The global spyware manufacturing industry for the government has been expanding in the number of participants. More companies are now developing tools for law enforcement agencies. Already, anti-surveillance activists have started accusing these manufacturers of aiding the government sometimes using the tools to crack down on civil rights and human rights. They have been accused of aiding the government to increase their spying on citizens.
The industry generated a lot of controversies when several governments spied on dissidents, journalists, and activities using surveillance spyware developed by Israeli surveillance company NSO Pegasus.

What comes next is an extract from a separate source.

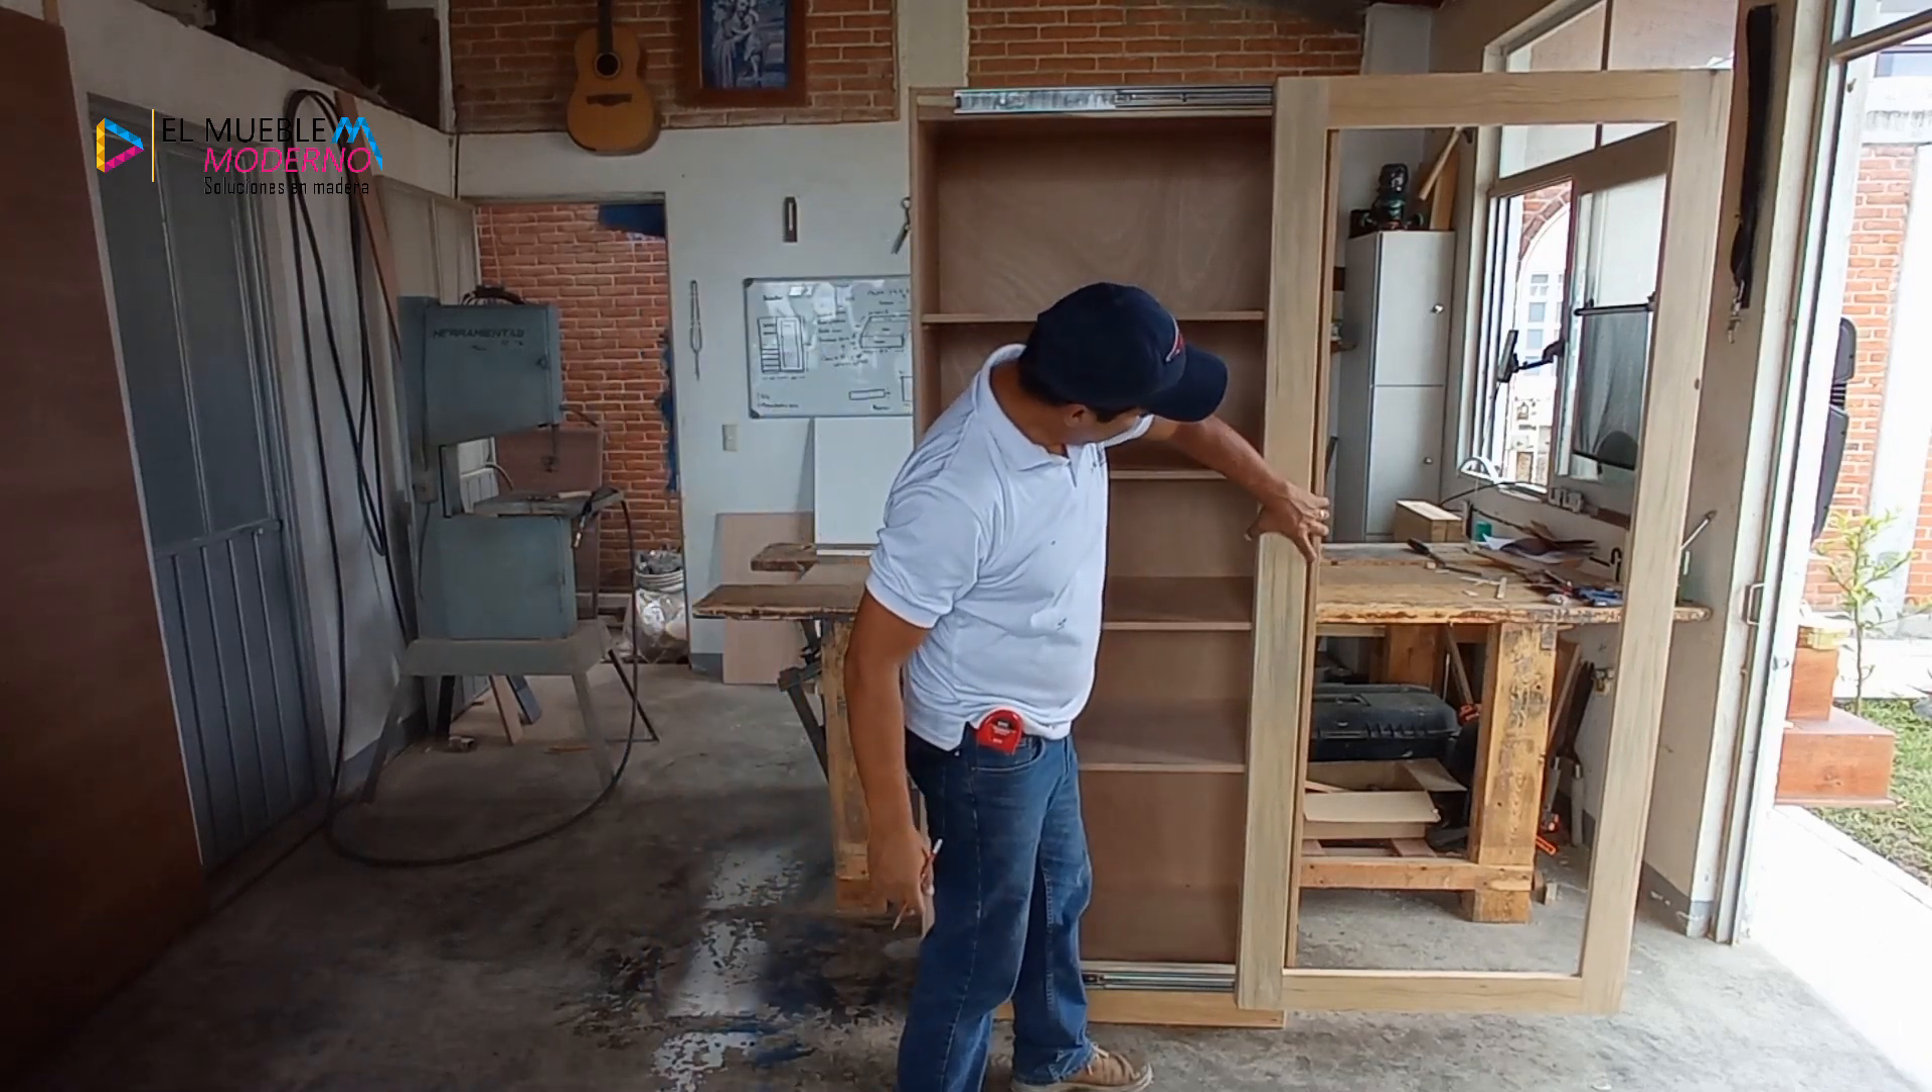Pues bien ha quedado montada nuestra puerta.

The Malware Has Several Capabilities
A security researcher with Citizen Lab Bill Marczal stated that RCS tools are not as stealthy as that of Pegasus. But he noted that it still has the capability of reading messages and new passwords. This means that although the devices are very helpful and available everywhere, manufacturers and users still have a long way to go when it comes to making them resistant to strong attacks.
RCS, on its website, stated that it manufactures ‘lawful interception’ technologies and services such as tracking, data collection, and voice systems. The company stated that it takes care of 10,000 intercepted targets daily in Europe alone.
Also, researchers at Google discovered that RCS Labs has initially partnered with the notorious and defunct Hacking Team. In the past, the group has designed surveillance software to enable foreign governments to gain access to computers and mobile accessories. The group was dismantled after it was heavily by malware in a major attack in 2015. It led to the disclosure of several secrets and internal documents.
Google researchers stated that some hackers are using the RCS spyware to partner with the targets’ internet service provider (ISP). This shows that the company could be affiliated with state-backed threat actors. Also, there is evidence that Hermit was utilized in the highly populated Kurdish region of Syria. Based on the analysis of the malware, the threat actor can deploy it to gain control of smartphones and record audio. Additionally, it can collect data and redirect calls, take photos, and do a lot of things on the victim’s device.
The Threat Actors Have Links With The Target’s ISP
The researchers at Google and Lookout are partnering to discover more about the malware and the different ways threat actors can use it on their targets. They noted that the spyware is distributed by getting users to click on links in messages sent to targets.
In a joint statement, the researchers believe that the hackers are collaborating with the target’s ISP to disable their mobile data connectivity. Once they succeed in disabling the connection, the threat actor could distribute a malicious link through SMS and deceive the target into installing an app to help them recover their connection.
But this is intended to get the user to install and give access to the spyware. And in some cases, it pretends to be from the target’s phone maker with the same aim of tricking the user into downloading the malware, the researchers stated.